Se non “un idea di mondo” (il che in fin dei conti sarebbe inutile) almeno una ficcante “idea di thriller” lontana anni luce dai tecnicismi investigativi di “altre idee” di thriller.
L’ipnotista, del dato per disperso Lasse Hallström e invece in forma smagliante dopo il ritorno a casa, è puro, anzi purissimo, “ghiaccio bollente” che come termine sarà trito e ritrito (e pure quest’ultima è trita e ritrita…) ma perlomeno rende l’idea di come mettere in scena un thriller solidissimo srotolando all’interno del classicol “whodunit” temi forti che sembrano appartenere ad un cinema “altro” (e magari alto…) con un equilibrio e una perizia che lasciano di stucco.

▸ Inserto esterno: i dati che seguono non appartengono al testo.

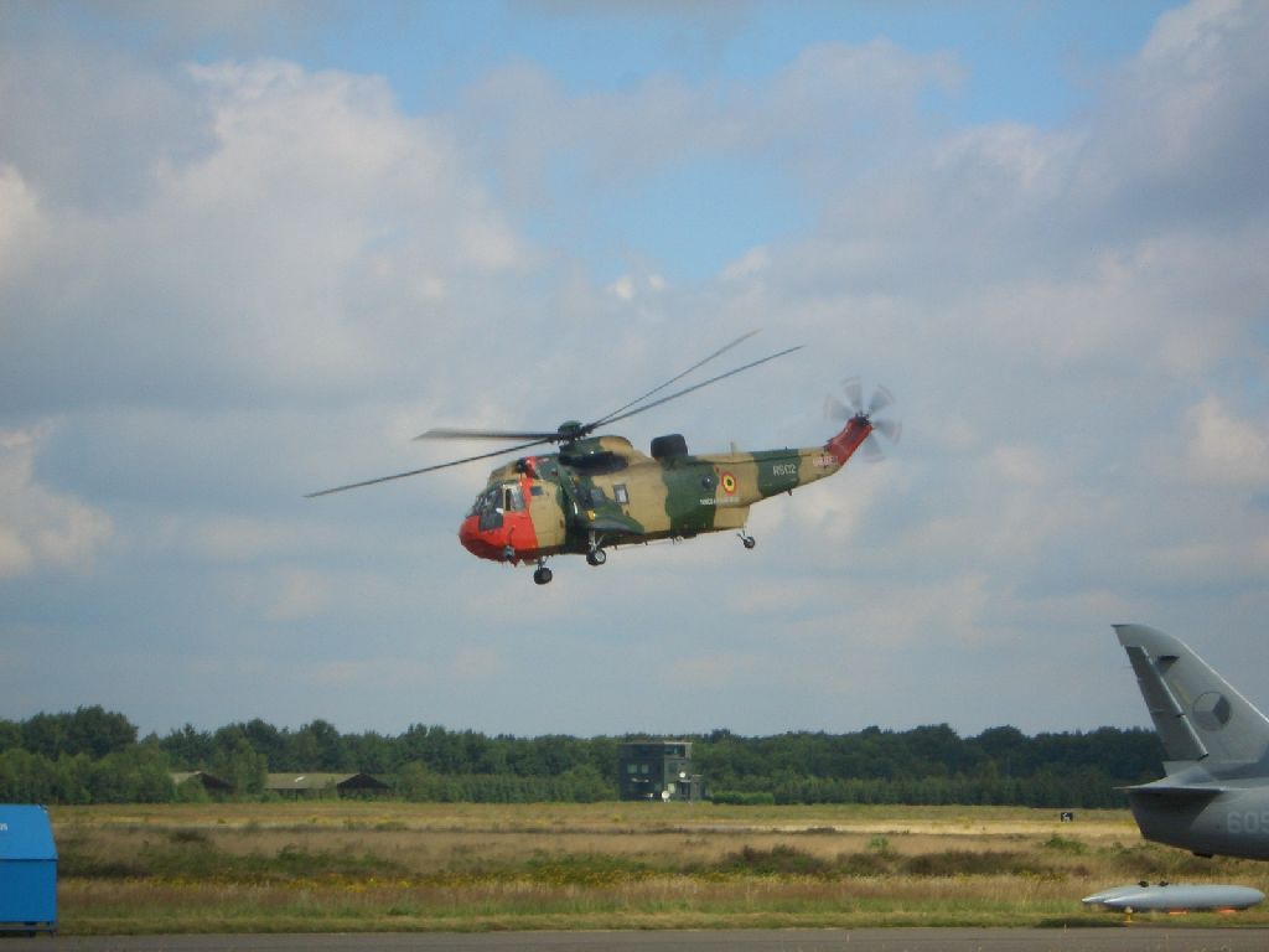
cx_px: 634
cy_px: 476
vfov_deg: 14.1
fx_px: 3849
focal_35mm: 105
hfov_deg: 18.7
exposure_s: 1/200
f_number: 7.7
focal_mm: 17.4
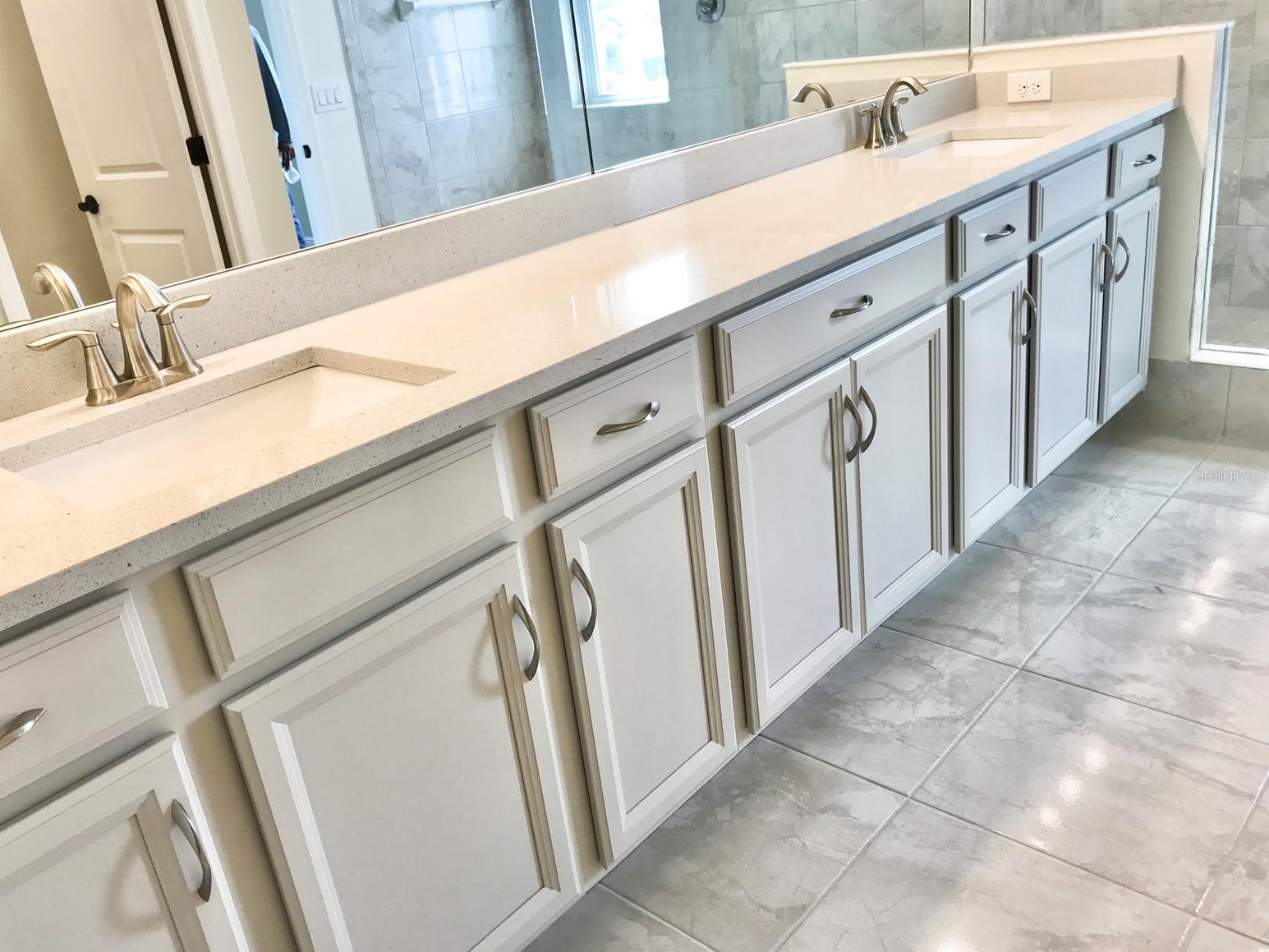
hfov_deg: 61.6
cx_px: 615
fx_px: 1063
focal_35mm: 29
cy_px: 474
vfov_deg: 48.2
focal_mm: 3.99
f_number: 1.8
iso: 32
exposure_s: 1/120
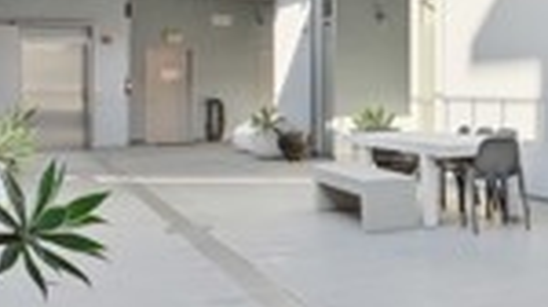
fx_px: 973
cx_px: 628
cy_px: 102
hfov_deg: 28.1
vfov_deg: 17.9
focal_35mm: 67
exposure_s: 1/10000
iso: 2500
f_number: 9
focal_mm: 15
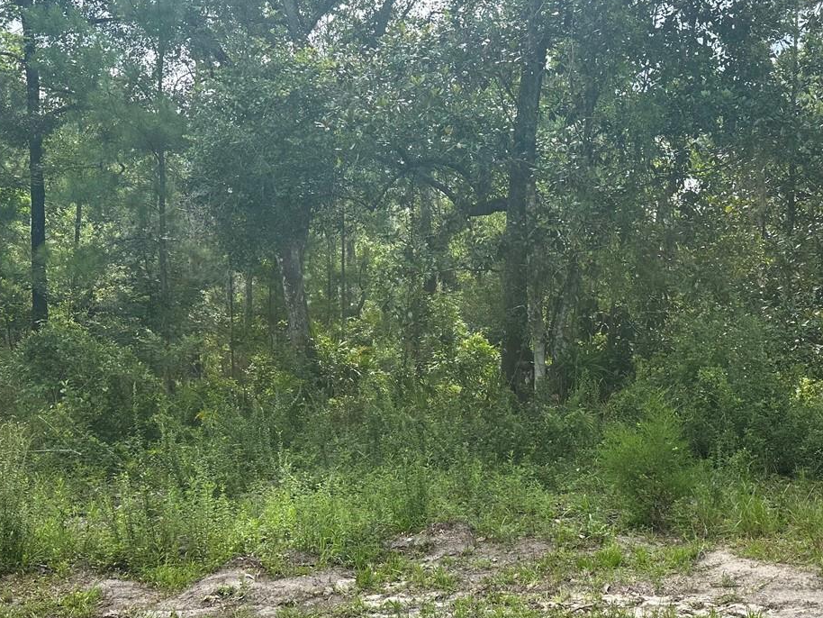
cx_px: 520
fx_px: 999
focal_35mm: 42
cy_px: 329
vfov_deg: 34.4
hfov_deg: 44.4
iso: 80
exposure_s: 1/1304
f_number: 1.78
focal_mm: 6.86
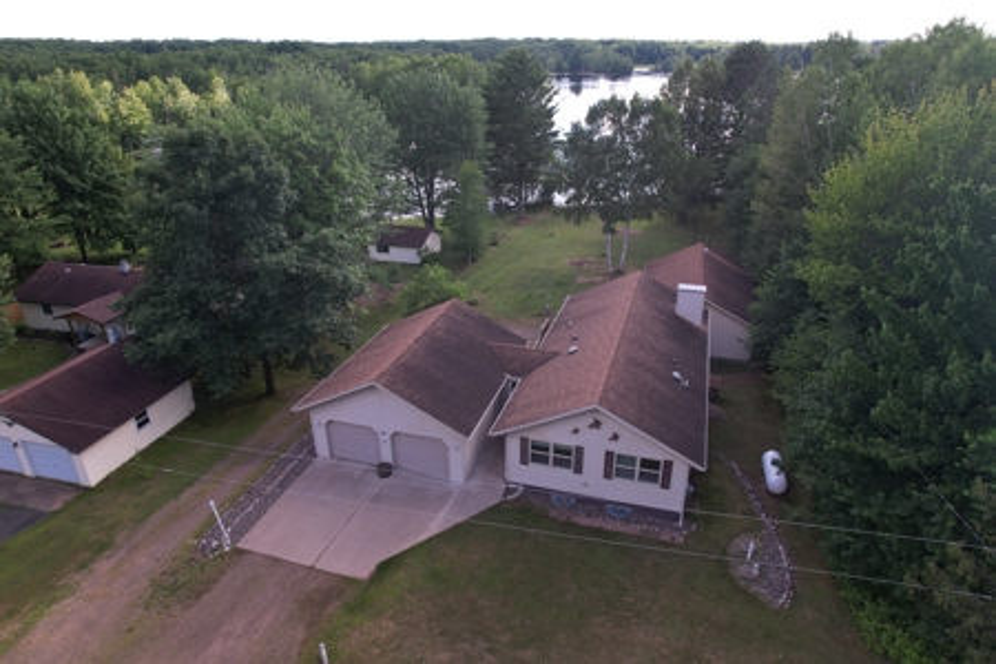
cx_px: 498
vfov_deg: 57.2
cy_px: 332
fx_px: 609
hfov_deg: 78.6
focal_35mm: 22
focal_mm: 8.38
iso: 130
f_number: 2.8
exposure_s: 1/15
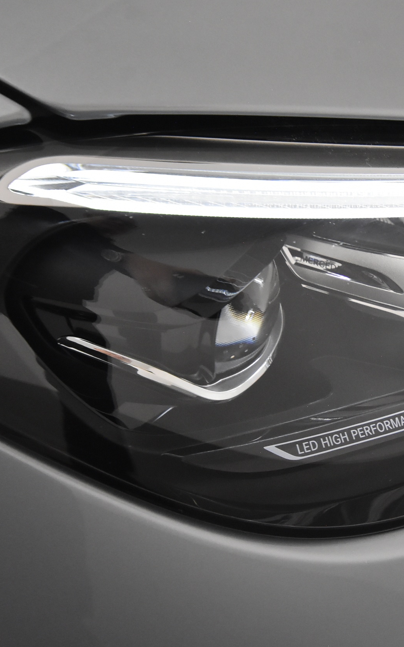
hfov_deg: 27.1
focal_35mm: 46
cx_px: 359
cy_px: 324
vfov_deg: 43.5
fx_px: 811
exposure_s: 1/60
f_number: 5.6
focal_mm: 20
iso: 3200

In soldoni: se in superficie troneggia l’indagine, in profondità (ma neanche tanto…) è un fiorire spontaneo di personaggi lacerati, matrimoni in bilico, surrogati di maternità, solitudini che si tagliano a fette, e mentre l’indagine va avanti il fattore umano rimane il perno attorno al quale tutto ruota senza un minimo di cedimento al punto che la stessa tecnica, quella dell’ipnosi (a proposito: ma quanto tempo era che non si vedeva l’ipnosi al cinema?) è solo uno strumento (per lo più neanche infallibile ma al tempo stesso necessario…) al servizio della storia e non il contrario.
Alla fine ci ritroviamo tra il cervello e gli occhi un film estremamente avvolgente e fluido nel suo dolore liquido, così come liquido è il finale che consegna alla memoria una delle “rese” più emozionanti viste da parecchio tempo in qua, capace di gettare nuova luce su chi fino allora ha incarnato solo malvagità, un arrendersi (molto plastico e scandito dalle braccia lungo i fianchi a dispetto dello stesso istinto di sopravvivenza…) che mentre chiude il cerchio di un’indagine in fin dei conti neanche troppo difficile da chiudere, lascia qualcosa di non perfettamente espresso che continua ad interrogare.
Onestamente della trama ci interessa poco e questo poco è ciò che segue: delitto efferato e dislocato (un uomo ucciso in una palestra, il resto della famiglia a casa…).